Under the proposal, the departments of Homeland Security and Labor would
ease complicated requirements that make employers prove they've
exhausted their efforts to hire Americans before they could turn to the
nation's 20-year-old H-2A visa program.
The visa program was designed to alleviate a shortage of authorized
farmworkers during harvest season, something federal leaders say is
clearly the case considering up to 800,000 of the nation's 1.8 million
farmworkers are believed to be in the country illegally.
The proposal could have a
significant effect on California's $32 billion agriculture industry,
which employs more than 450,000 laborers - with as many as 70 percent
believed to be working illegally.
For years, though, the stringent requirements for the H-2A program have
resulted in little use of the program, with only 75,000 visas - roughly
4 percent of the total farm laborer workforce - issued nationwide last
year.
The hope, Homeland Security Secretary Michael Chertoff and Labor
Secretary Elaine Chao said last week when they announced the proposal,
is that farmers will use the visa program instead of employing illegal
immigrants, many of whom use bogus identification documents.

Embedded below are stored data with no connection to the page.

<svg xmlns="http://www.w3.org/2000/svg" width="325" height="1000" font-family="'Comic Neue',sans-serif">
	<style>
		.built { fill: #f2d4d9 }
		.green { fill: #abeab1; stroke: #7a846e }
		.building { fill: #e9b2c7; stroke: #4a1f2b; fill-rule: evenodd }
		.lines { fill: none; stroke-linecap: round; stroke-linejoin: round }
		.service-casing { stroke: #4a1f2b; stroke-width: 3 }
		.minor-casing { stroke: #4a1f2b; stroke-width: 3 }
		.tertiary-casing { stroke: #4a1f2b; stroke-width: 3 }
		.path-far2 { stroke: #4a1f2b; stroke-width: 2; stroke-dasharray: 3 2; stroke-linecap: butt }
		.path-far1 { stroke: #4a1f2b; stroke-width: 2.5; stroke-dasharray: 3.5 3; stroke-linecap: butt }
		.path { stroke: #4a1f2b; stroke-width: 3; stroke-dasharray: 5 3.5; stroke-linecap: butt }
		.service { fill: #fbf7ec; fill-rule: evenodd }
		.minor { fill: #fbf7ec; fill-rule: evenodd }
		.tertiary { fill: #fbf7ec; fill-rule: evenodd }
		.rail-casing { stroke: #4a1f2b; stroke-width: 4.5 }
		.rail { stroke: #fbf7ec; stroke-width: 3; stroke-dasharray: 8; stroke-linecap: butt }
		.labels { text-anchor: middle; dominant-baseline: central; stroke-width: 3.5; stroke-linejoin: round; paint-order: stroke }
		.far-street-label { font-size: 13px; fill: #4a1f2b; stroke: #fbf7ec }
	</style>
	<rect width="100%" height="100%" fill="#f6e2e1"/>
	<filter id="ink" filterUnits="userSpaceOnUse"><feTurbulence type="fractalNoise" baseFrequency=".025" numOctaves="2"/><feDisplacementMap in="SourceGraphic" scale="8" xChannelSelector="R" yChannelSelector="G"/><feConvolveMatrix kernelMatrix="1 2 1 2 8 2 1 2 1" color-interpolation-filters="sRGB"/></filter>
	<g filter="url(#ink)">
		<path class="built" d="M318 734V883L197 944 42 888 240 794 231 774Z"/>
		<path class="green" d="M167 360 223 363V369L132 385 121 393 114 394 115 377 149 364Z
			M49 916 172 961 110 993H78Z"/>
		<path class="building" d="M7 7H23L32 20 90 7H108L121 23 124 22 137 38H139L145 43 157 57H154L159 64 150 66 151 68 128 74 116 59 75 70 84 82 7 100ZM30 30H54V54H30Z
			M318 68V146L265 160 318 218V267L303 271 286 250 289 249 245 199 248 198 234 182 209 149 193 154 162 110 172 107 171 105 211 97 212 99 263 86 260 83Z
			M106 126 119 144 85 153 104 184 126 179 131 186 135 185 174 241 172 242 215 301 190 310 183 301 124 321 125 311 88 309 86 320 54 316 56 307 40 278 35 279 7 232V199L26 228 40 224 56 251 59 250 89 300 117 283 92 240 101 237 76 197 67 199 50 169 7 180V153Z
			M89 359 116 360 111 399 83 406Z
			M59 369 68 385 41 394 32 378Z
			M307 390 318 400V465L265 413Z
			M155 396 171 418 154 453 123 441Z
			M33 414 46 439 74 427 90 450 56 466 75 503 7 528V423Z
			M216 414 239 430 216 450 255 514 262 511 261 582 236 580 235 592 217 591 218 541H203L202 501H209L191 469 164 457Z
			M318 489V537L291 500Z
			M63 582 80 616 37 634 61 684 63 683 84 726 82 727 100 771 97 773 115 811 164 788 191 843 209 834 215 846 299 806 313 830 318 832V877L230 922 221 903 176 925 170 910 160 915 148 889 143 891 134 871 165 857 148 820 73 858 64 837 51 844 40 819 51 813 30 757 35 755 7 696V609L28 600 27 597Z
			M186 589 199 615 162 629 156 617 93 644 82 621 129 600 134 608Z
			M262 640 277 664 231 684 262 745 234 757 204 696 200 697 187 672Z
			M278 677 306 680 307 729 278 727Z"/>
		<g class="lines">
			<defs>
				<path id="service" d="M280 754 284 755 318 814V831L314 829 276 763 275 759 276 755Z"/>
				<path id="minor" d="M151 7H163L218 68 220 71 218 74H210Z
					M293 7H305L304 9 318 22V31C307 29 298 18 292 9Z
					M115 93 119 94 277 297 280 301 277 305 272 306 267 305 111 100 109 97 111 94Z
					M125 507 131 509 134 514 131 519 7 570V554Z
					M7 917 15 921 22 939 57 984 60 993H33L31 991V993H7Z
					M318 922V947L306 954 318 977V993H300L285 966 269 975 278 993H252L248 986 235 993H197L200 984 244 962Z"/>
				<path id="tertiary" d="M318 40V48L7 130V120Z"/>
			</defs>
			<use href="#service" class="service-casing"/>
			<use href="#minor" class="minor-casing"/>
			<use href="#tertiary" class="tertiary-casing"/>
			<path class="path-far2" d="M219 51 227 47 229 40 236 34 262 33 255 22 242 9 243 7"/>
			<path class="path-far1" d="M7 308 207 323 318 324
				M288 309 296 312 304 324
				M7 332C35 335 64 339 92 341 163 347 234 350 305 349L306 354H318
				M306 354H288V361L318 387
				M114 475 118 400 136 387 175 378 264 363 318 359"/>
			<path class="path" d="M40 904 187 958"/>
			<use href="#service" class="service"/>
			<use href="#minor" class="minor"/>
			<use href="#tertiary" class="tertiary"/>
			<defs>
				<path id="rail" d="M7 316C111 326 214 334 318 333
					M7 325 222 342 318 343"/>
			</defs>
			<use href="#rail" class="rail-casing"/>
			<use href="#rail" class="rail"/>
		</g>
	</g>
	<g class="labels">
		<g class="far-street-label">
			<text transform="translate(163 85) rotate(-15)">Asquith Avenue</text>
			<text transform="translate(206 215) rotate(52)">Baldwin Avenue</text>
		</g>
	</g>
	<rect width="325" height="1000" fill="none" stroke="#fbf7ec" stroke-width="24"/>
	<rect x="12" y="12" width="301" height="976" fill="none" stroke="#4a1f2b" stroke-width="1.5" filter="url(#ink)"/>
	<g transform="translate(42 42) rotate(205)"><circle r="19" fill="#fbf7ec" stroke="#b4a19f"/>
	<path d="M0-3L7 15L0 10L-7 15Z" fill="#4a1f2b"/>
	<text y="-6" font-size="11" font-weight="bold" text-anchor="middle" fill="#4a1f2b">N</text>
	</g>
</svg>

"There simply are not enough U.S. workers to fill the hundreds of
thousands of agricultural jobs that are available in this country," Chao
said.
To qualify for the visas, any immigrants already in the United States
illegally must first return to their home countries to complete
applications at American consulates.
The prospect of farmers assembling a new workforce scares Eleuterio
Salvador, 27, who immigrated into the country illegally from Mexico and
now works in fields throughout the Salinas Valley.
He believes thousands of people - both illegal immigrants and those
authorized to work in the country - could be hurt by the program.

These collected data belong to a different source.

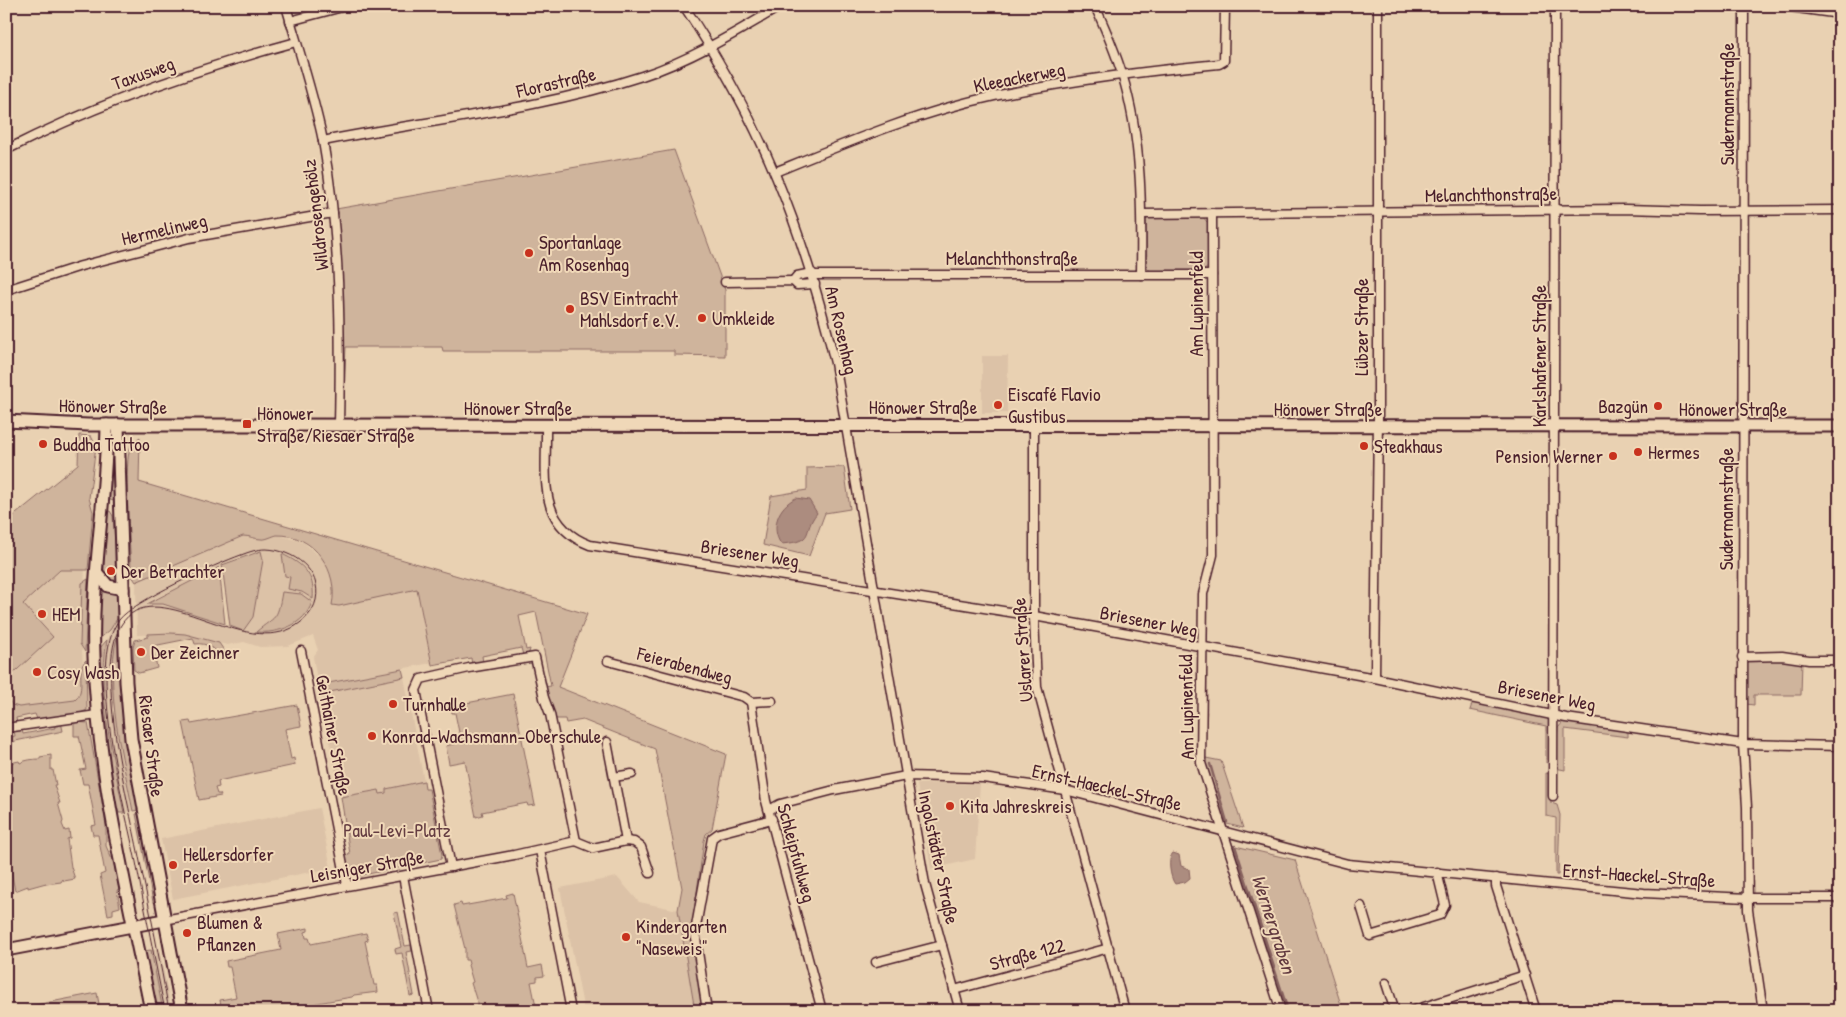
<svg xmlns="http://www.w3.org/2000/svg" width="1846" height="1017" font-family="'Patrick Hand',sans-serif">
	<rect width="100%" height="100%" fill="#e9d1b2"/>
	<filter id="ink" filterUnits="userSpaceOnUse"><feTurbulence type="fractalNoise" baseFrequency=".02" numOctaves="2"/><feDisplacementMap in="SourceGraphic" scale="10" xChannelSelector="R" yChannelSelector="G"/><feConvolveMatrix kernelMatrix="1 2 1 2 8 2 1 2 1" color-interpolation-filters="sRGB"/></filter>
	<g filter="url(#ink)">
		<g fill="#dcc2a7" fill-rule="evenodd">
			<polygon points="982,356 1008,356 1007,413 982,413"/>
			<path d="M278,535L303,542L324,560L334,586L332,605L417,589L431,663L318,685L313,657L318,650L313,636L288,646L260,647L244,642L227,645L185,634L137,635L136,582L243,536L261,539ZM260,551L263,560L253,617L243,630L163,604L146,603L238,558ZM282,555L309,572L313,586L309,597L302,592L288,589L290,577L285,576ZM282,592L301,594L312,602L311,605L307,613L276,631L256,632L275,618L279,613Z"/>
			<polygon points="67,564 85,564 82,650 85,704 6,712 6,681 53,637 23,604"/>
			<polygon points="120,614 123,626 114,653 113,684 120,742 133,811 124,813 108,728 105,682 107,640 112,625"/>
			<polygon points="1838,670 1840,670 1840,734 1837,734"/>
			<polygon points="404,677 424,781 386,789 387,793 380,794 378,790 341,797 320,694"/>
			<polygon points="943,783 980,784 975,859 931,869 917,784"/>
			<polygon points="319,808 331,868 173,899 161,839"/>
			<polygon points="617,877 639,902 678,910 695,1011 584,1011 560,888"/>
			<polygon points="159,948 172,1011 163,1011 151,950"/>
		</g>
		<g fill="#cfb49c" stroke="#8c6a64">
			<polygon points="674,150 725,290 725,356 674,355 674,351 443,351 442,347 346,347 343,412 342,280 336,209"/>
			<polygon points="1202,216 1208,223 1209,266 1202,272 1152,272 1147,268 1146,219 1149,217"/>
			<path d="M79,435L91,436L96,446L89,498L93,512L88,570H60L23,604L53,637L6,680L11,687L7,696L12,705L19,707L75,700C87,690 75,671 86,660L87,710L78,714L37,719L35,714L16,718L17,723L6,725V522L78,464Z"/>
			<path d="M140,437L139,482L587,614L558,687L726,754L712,829L706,834L704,841L692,927L704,1011H695L678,910L682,888L655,749L583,720L566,723L565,719H556L544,687L551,686L536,612L519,616L526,650L530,649L529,653L523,655L521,648L482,656L483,662L472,665L471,658L432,665L417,589L339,606L332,605C339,572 315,534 277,535C272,536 266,540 261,539C255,539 250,536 243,536L136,582L132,576L131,568C130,547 123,459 131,445C133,442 137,439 140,437Z"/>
			<polygon points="111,447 115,447 116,502 108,499"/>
			<polygon points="844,467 850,509 825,513 809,556 763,545 771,496 807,490 807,468"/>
			<path d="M110,511L113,516L118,582L115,584C112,582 107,580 105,577C102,572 106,520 107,512Z"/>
			<polygon points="261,551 263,560 253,617 243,631 230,626 222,565"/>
			<path d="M282,554C303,564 315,574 313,599L302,592L288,589L290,577L285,576Z"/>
			<polygon points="219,567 225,624 163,604 147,604"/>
			<polygon points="88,579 85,652 80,644 82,583"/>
			<polygon points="104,592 117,593 120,614 110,630 98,640 100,594"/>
			<path d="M282,592L301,594L312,602C305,625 278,634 256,632C276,615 277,622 282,592Z"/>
			<path d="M171,633L185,634L219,643L229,658L224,659C217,650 207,642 195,644L193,638L153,646L157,668L139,673L134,670L133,648L135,640L148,637V634Z"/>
			<path d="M117,638L120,640L129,753L139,810L133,811C123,760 104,688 117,638Z"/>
			<path d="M107,640C97,697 113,757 124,813H119C100,762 101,703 99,649Z"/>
			<polygon points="1784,659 1802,661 1801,695 1754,695 1754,705 1746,704 1746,661"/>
			<polygon points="402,669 404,677 320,694 318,685"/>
			<polygon points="513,694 535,805 528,806 527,803 482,812 483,815 476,817 465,761 449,764 446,746 461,742 455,713 452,713 451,706"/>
			<polygon points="1473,701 1548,718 1550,722 1549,761 1546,763 1546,726 1470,710"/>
			<polygon points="297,705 301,726 285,729 291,759 294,758 295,765 218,781 219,787 215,788 217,794 220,794 221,796 199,800 183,722 190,721 191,724"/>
			<polygon points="61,722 63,731 6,743 6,738 15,736 14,731 22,730 23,734 55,728 54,723"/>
			<polygon points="74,722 88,723 106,825 106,846 114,864 119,889 117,890 120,907 113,909 113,914 108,915 100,875 105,873 98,835 93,835 91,826 96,825 88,784 83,784 80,770 86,769 79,736 74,736"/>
			<polygon points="1563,722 1628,730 1628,737 1565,729 1565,770 1555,768 1558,728"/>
			<path d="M51,755V770H53L56,785H54L60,803H58L63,821L62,824L65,831L69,830L70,838L67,839L71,867L75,879L64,881L63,879L61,882L46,884V883L28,888V886L15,891L6,845V764L19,761L20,763C25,760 33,759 40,759V757Z"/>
			<polygon points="1206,758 1221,761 1243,828 1223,823 1203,759"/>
			<polygon points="1546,773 1550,774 1551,803 1557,805 1560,815 1558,875 1556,875 1556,818 1546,816"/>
			<polygon points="424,781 425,789 429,789 442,855 441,859 358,876 348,873 345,855 350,854 341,797 379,790 380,794 386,793 386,789"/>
			<polygon points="136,814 139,814 157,901 153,902"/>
			<polygon points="1231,845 1295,860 1343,1011 1284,1011"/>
			<polygon points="513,893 528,968 542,965 544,976 537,977 537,981 531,982 537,1011 477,1011 477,1002 471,983 473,982 468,965 469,964 468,960 465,960 465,949 454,905 461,903 462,906 507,898 506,895"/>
			<polygon points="398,912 405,946 411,945 412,951 406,952 414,995 410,996 402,953 396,954 395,949 401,947 394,913"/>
			<polygon points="308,928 308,931 305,932 306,938 309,938 311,944 366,933 368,940 365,941 374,985 377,985 378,992 354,995 352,997 300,1006 284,1011 222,1011 220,1000 236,997 230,967 227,967 226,961 281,950 278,934"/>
			<polygon points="151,950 163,1011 155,1011 143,951"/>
			<polygon points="97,993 99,1004 98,1005 101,1011 20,1011 20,1008"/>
		</g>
		<g fill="#ac8c7f" stroke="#85605d">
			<path d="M796,498L809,500L817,513C801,533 817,541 781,544C770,528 778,506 796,498Z"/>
			<path d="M1173,853L1179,855L1181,866L1189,869L1190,878L1185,882L1175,884C1170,878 1167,858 1173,853Z"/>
		</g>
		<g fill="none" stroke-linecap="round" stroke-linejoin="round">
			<g stroke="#85605d" stroke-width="2.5">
				<polyline points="1205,729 1206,712"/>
				<polyline points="1210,764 1227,822"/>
				<polyline points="1235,846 1288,1011"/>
			</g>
			<defs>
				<g id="street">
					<path d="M286,6C299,51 314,96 323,141C340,235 341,330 339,425"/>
					<path d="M684,6C761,122 803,228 835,363L925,884L960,1011"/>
					<path d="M1095,6C1105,28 1115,51 1122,74C1142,139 1142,207 1141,275"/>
					<polyline points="1744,6 1743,744 1747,807 1748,910 1763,1011"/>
					<polyline points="1782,6 1840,14"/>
					<polyline points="290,21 346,6"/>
					<path d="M323,141C429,120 538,110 642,76C691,60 737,32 781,6"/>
					<path d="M6,150C99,103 196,69 296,42"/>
					<path d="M775,172C846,143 919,112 994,96C1068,81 1144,71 1219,64L1224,61L1225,6"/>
					<polyline points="1212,213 1213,555 1203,594 1201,763 1281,1011"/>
					<polyline points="1143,214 1625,209 1700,211 1840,210"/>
					<polyline points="812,275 1212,275"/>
					<polyline points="793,281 797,276 812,273"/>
					<polyline points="725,282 793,281 797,285 815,284"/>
					<polyline points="6,290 81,266 189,238 333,213"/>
					<polyline points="1034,425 1034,616 1037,687 1125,1011"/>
					<path d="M546,426C547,474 535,524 590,545L1034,616L1375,678L1566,718L1743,744L1840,746"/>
					<polyline points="301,651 347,885"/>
					<polyline points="1742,657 1782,656 1809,660 1840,660"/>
					<polyline points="608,661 744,697 751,702"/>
					<polyline points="1375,678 1378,417 1378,6"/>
					<polyline points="751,702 766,801 822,1011"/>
					<polyline points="751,702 772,701"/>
					<polyline points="6,728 97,715"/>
					<polyline points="607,742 626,841"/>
					<polyline points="614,777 632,774"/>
					<polyline points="1553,796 1555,6"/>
					<polyline points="769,810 780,804 834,790 906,776 983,778 1065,790 1348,864 1644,893 1748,898 1840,898"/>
					<polyline points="576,841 593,848 626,841 634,842 641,847 650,873"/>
					<polyline points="540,850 571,1011"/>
					<polyline points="451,867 416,690 421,679 469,668 535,657 544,698 550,714 576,841"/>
					<polyline points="403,876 429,1011"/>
					<polyline points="1496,878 1496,886 1536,1011"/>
					<polyline points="1361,906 1370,936 1440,915 1445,905 1437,872"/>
					<polyline points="164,920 514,855 576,841"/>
					<polyline points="876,962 942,945"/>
					<polyline points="1386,983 1395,1011"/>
					<polyline points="954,990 1109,948"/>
					<polyline points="707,1011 695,932 712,838 719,833 772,819"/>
					<polyline points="1411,1011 1525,975"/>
				</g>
				<g id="secondary">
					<polyline points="6,421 88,425 1840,426"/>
					<path d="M107,425C106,502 91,578 94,656C97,775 128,894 151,1011"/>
					<polyline points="118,425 126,682 131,739 182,1011"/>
					<polyline points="97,573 108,586 123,589"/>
					<polyline points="6,950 164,920"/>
				</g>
			</defs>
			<use href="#street" stroke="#4a1f2b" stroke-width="11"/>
			<use href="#secondary" stroke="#4a1f2b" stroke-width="15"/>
			<use href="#street" stroke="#f0d8b8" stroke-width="8"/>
			<use href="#secondary" stroke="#f0d8b8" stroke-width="11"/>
			<path stroke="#4a1f2b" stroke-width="1" d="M165,1011C155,961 145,911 136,862C125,809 86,663 119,620C133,601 216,564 241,555C249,552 257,549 266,549C293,550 322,570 316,600C313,613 303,622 292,628C237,656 154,572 121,625C93,671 130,808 140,862C150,911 160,961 169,1011"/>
		</g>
	</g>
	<g fill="#c8321e" stroke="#f0d8b8" stroke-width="2">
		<circle cx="529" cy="253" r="5"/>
		<circle cx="570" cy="309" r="5"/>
		<circle cx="702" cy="318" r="5"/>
		<circle cx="998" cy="405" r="5"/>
		<circle cx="1658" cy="406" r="5"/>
		<rect x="242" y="419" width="10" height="10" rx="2.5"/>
		<circle cx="43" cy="444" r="5"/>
		<circle cx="1364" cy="446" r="5"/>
		<circle cx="1638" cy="452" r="5"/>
		<circle cx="1613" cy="456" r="5"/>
		<circle cx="111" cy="571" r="5"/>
		<circle cx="42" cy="614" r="5"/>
		<circle cx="141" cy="652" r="5"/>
		<circle cx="37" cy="672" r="5"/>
		<circle cx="393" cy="704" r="5"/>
		<circle cx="372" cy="736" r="5"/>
		<circle cx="950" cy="806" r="5"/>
		<circle cx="173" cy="865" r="5"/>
		<circle cx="187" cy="933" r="5"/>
		<circle cx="626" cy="937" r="5"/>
	</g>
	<g text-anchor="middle" stroke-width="4" stroke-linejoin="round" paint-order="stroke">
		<g font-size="19" fill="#4a1f2b" stroke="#f0d8b8">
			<text transform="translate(143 73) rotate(-20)" y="7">Taxusweg</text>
			<text transform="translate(1019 77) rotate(-11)" y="7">Kleeackerweg</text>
			<text transform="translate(556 82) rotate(-13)" y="7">Florastraße</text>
			<text transform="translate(1727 104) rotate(-90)" y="7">Sudermannstraße</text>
			<text transform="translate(1491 194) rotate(-1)" y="7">Melanchthonstraße</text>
			<text transform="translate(315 215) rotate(-97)" y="7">Wildrosengehölz</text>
			<text transform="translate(164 229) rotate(-13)" y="7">Hermelinweg</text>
			<text x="1012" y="265">Melanchthonstraße</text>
			<text transform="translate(1196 304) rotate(-90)" y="7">Am Lupinenfeld</text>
			<text transform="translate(1361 327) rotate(-90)" y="7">Lübzer Straße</text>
			<text transform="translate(842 330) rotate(77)" y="7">Am Rosenhag</text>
			<text transform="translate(1539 356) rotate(-90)" y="7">Karlshafener Straße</text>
			<text transform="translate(113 406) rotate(1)" y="7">Hönower Straße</text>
			<text x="923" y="414">Hönower Straße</text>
			<text x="518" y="415">Hönower Straße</text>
			<text x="1328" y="416">Hönower Straße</text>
			<text x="1733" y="416">Hönower Straße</text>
			<text transform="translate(1726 509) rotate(-90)" y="7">Sudermannstraße</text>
			<text transform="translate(750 553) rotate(9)" y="7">Briesener Weg</text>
			<text transform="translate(1149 621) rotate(11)" y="7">Briesener Weg</text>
			<text transform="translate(1022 650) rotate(-94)" y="7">Uslarer Straße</text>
			<text transform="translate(685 665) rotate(15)" y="7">Feierabendweg</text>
			<text transform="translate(1547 695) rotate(11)" y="7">Briesener Weg</text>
			<text transform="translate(1186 707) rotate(-91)" y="7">Am Lupinenfeld</text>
			<text transform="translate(334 735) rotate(79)" y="7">Geithainer Straße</text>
			<text transform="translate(152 746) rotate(83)" y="7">Riesaer Straße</text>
			<text transform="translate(1107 787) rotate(13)" y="7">Ernst-Haeckel-Straße</text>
			<text transform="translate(797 853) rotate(75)" y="7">Schleipfuhlweg</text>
			<text transform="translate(939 857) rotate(78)" y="7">Ingolstädter Straße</text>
			<text transform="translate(367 866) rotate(-10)" y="7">Leisniger Straße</text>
			<text transform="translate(1639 875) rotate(4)" y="7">Ernst-Haeckel-Straße</text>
			<text transform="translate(1027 954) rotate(-15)" y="7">Straße 122</text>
		</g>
		<g font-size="19" fill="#4a1f2b" stroke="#f0d8b8" text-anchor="start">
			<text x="539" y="249">Sportanlage<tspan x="539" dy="22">Am Rosenhag</tspan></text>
			<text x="580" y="305">BSV Eintracht<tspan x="580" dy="22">Mahlsdorf e.V.</tspan></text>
			<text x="712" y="325">Umkleide</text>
			<text x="1008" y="401">Eiscafé Flavio<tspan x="1008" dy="22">Gustibus</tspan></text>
			<text x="1648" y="413" text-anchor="end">Bazgün</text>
			<text x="257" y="420">Hönower<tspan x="257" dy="22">Straße/Riesaer Straße</tspan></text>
			<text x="53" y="451">Buddha Tattoo</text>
			<text x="1374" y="453">Steakhaus</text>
			<text x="1648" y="459">Hermes</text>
			<text x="1603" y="463" text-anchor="end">Pension Werner</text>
			<text x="121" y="578">Der Betrachter</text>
			<text x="52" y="621">HEM</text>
			<text x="151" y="659">Der Zeichner</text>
			<text x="47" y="679">Cosy Wash</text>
			<text x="403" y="711">Turnhalle</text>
			<text x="382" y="743">Konrad-Wachsmann-Oberschule</text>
			<text x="960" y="813">Kita Jahreskreis</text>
			<text x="183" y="861">Hellersdorfer<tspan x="183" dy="22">Perle</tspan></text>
			<text x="197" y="929">Blumen &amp;<tspan x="197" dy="22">Pflanzen</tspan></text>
			<text x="636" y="933">Kindergarten<tspan x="636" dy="22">"Naseweis"</tspan></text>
		</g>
		<g font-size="19" fill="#653d42" stroke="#f0d8b8">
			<text x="397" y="837">Paul-Levi-Platz</text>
		</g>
		<g font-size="20" font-style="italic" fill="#623a40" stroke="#f0d8b8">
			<text transform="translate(1274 924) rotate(72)" y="7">Wernergraben</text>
		</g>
	</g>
	<rect width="1846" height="1017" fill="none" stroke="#f0d8b8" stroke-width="25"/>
	<rect x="12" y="12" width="1821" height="992" fill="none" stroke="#4a1f2b" stroke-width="2" filter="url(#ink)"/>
</svg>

"It's nothing more than another way to keep workers down and to control
them," said Salvador, who is married with two young children.
The proposal is now undergoing a 45-day public review during which
federal officials will take comments into consideration before they
determine whether the changes should go into effect before the summer
harvest.
The changes would reduce the red tape farmers now face, including
eliminating a requirement that farmers first go to state labor offices
repeatedly to prove that they're trying to recruit legal workers.
Laborers who are granted visas in their home countries can legally come
into the United States to work for less than a year.
Chertoff and Chao said a system would be created to make sure the
program isn't violated, including monitoring H-2A employers and meting
out steeper fines if the rules are broken.
But one of the biggest problems opponents have with the proposal is a
new wage formula for H-2A visa holders that opponents say doesn't
require farmers to pay minimum wage and instead uses a new, potentially
lower rate that would be set regionally.
Bruce Goldstein of Farmworker Justice in Washington, D.C., said he fears
the program could result in an overall decrease of wages for all
farmworkers.
And Jack King, who oversees national affairs for the California Farm
Bureau, said farmers also are wary.
King wonders whether the changes in the visa program also will account
for pre-harvest needs, which, depending on the crop, include brief
hiring spikes for the pruning and thinning of trees.
He also would like farmers to be able to share visa-holders, so workers
could jump from employer to employer - and harvest to harvest -
throughout a season.
Instead of tweaking the visa program, King said, Congress should
reconsider the agricultural guest-worker legislation that was a part of
the failed immigration package. That legislation would have created a
pathway toward citizenship for farmworkers already in the country.
But while Bob Dane of the Federation for American Immigration Reform,
which calls for tighter border enforcement and tougher immigration laws,
suggested the proposal was a step in the right direction. He cautioned
that progress in the fight against illegal immigration shouldn't come at
the cost of displacing American workers.
"We're going to keep an eye on this," Dane said.